All pipelines append a `SMILES_RDKit` column with the harmonized SMILES.

---

## Input Format

| Pipeline | Required columns |
|---|---|
| `PubChemIngest` | `id` (optional), `PubChem CID` |
| `ChEMBLIngest` | `id` (optional), `ChEMBL ID` |
| `SMILESPrep` | `id` (optional), `<smiles_col>` (any name) |

Supported file formats: CSV, TSV, XLSX, XLS.

---

## Roadmap

- **v0.2.0** — `CoconutIngest`: knows COCONUT 2.0 schema automatically
  (`canonical_smiles`, `identifier`, molecular properties).
- **v0.3.0** — ML-ready features: ECFP fingerprints (with/without chirality),
  InChI/InChIKey for deduplication and robust cross-database matching.

---

## Development

### Project Structure

```text
HARMONSMILE/
├── harmonsmile/
│   ├── __init__.py        # Public API
│   ├── __main__.py        # python -m harmonsmile entry point
│   ├── _cli.py            # CLI implementation
│   ├── chembl.py          # ChEMBL REST client
│   ├── config.py          # Config dataclass
│   ├── io.py              # Table I/O utilities
│   ├── pipelines.py       # PubChemIngest, ChEMBLIngest, SMILESPrep
│   ├── pubchem.py         # PubChem REST client
│   ├── standardize.py     # RDKitStandardizer
│   └── version.py         # Package version metadata
├── tests/                 # Unit test suite (pytest) — 71 tests
├── data/                  # Input data (not installed)
├── results/               # Output data (not installed)
├── logs/                  # Error logs (not installed)
├── pyproject.toml
├── environment.yml
├── requirements-dev.txt
├── CHANGELOG.md
├── CITATION.cff
├── COPYING
├── COPYING.LESSER
├── LICENSE
└── README.md
```

### Running Tests

```bash
pip install pytest
pytest -v
```

### Contributing

Contributions are welcome.

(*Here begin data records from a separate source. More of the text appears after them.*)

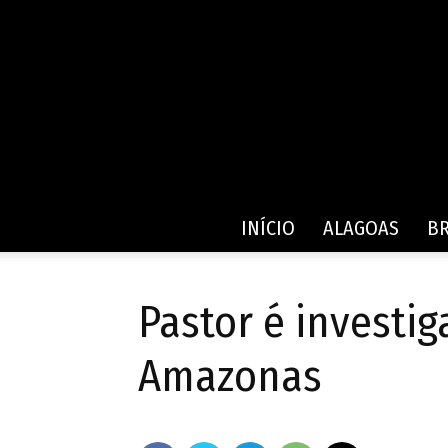
INÍCIO
ALAGOAS
BR
Pastor é investig
Amazonas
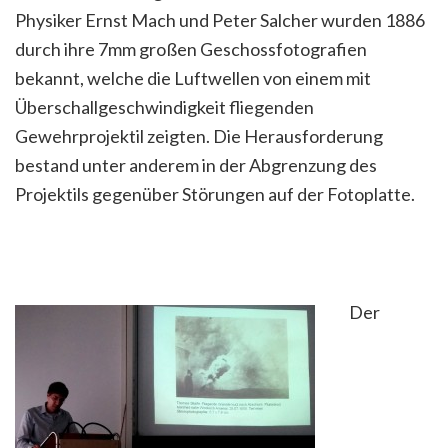
Physiker Ernst Mach und Peter Salcher wurden 1886
durch ihre 7mm großen Geschossfotografien
bekannt, welche die Luftwellen von einem mit
Überschallgeschwindigkeit fliegenden
Gewehrprojektil zeigten. Die Herausforderung
bestand unter anderem in der Abgrenzung des
Projektils gegenüber Störungen auf der Fotoplatte.
Der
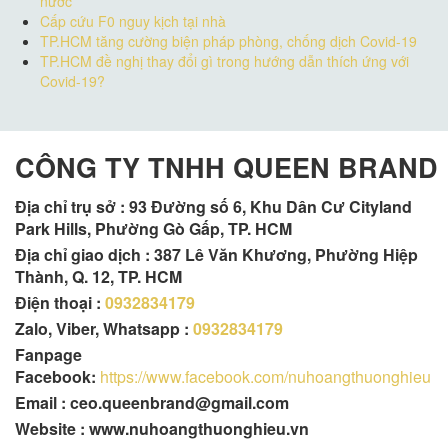
nước
Cấp cứu F0 nguy kịch tại nhà
TP.HCM tăng cường biện pháp phòng, chống dịch Covid-19
TP.HCM đề nghị thay đổi gì trong hướng dẫn thích ứng với
Covid-19?
CÔNG TY TNHH QUEEN BRAND
Địa chỉ trụ sở :
93 Đường số 6, Khu Dân Cư Cityland
Park Hills, Phường Gò Gấp, TP. HCM
Địa chỉ giao dịch : 387 Lê Văn Khương, Phường Hiệp
Thành, Q. 12, TP. HCM
Điện thoại :
0932834179
Zalo, Viber, Whatsapp :
0932834179
Fanpage
Facebook:
https://www.facebook.com/nuhoangthuonghieu
Email : ceo.queenbrand@gmail.com
Website : www.nuhoangthuonghieu.vn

Please open an issue before submitting a pull request.
Follow the existing code style: NumPy-style docstrings, type hints, and SPDX license
headers in all source files.

---

## Citation

If you use HARMONSMILE in your research, please cite it using the metadata in
[CITATION.cff](CITATION.cff) or the format below:

```
Contreras-Torres, F. F. (2026). HARMONSMILE: Harmonize SMILES Strings for
Cheminformatics and Machine Learning (v0.1.0). Tecnologico de Monterrey.
https://github.com/NanoBiostructuresRG/harmonsmile
```

---

## Author

Developed by **Flavio F. Contreras-Torres** (Tecnológico de Monterrey)
Monterrey, Mexico – May 2026

---

## License

This project is licensed under the terms of the
[GNU Lesser General Public License v3.0 or later](LICENSE).
SPDX identifier: `LGPL-3.0-or-later`.